Spectral inference for large Stochastic Blockmodels with nodal covariates
This work addresses the need for efficient inference in network analysis for researchers and practitioners dealing with large datasets, though it is incremental as it builds on existing spectral methods by incorporating covariates.
The paper tackles the problem of distinguishing observed and unobserved factors in network structure by developing spectral estimators for stochastic blockmodels with nodal covariates, showing that the estimator is faster than standard algorithms and scales well for large networks, with Monte Carlo experiments indicating good performance and an application to Facebook data revealing homophily in gender, role, and campus-residence while discovering unobserved communities.

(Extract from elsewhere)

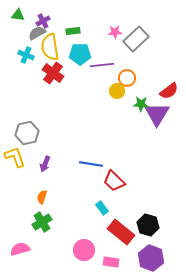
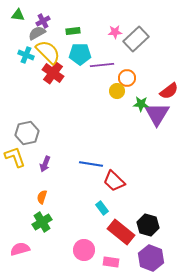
yellow semicircle: moved 2 px left, 5 px down; rotated 144 degrees clockwise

In many applications of network analysis, it is important to distinguish between observed and unobserved factors affecting network structure. To this end, we develop spectral estimators for both unobserved blocks and the effect of covariates in stochastic blockmodels. On the theoretical side, we establish asymptotic normality of our estimators for the subsequent purpose of performing inference. On the applied side, we show that computing our estimator is much faster than standard variational expectation--maximization algorithms and scales well for large networks. Monte Carlo experiments suggest that the estimator performs well under different data generating processes. Our application to Facebook data shows evidence of homophily in gender, role and campus-residence, while allowing us to discover unobserved communities. The results in this paper provide a foundation for spectral estimation of the effect of observed covariates as well as unobserved latent community structure on the probability of link formation in networks.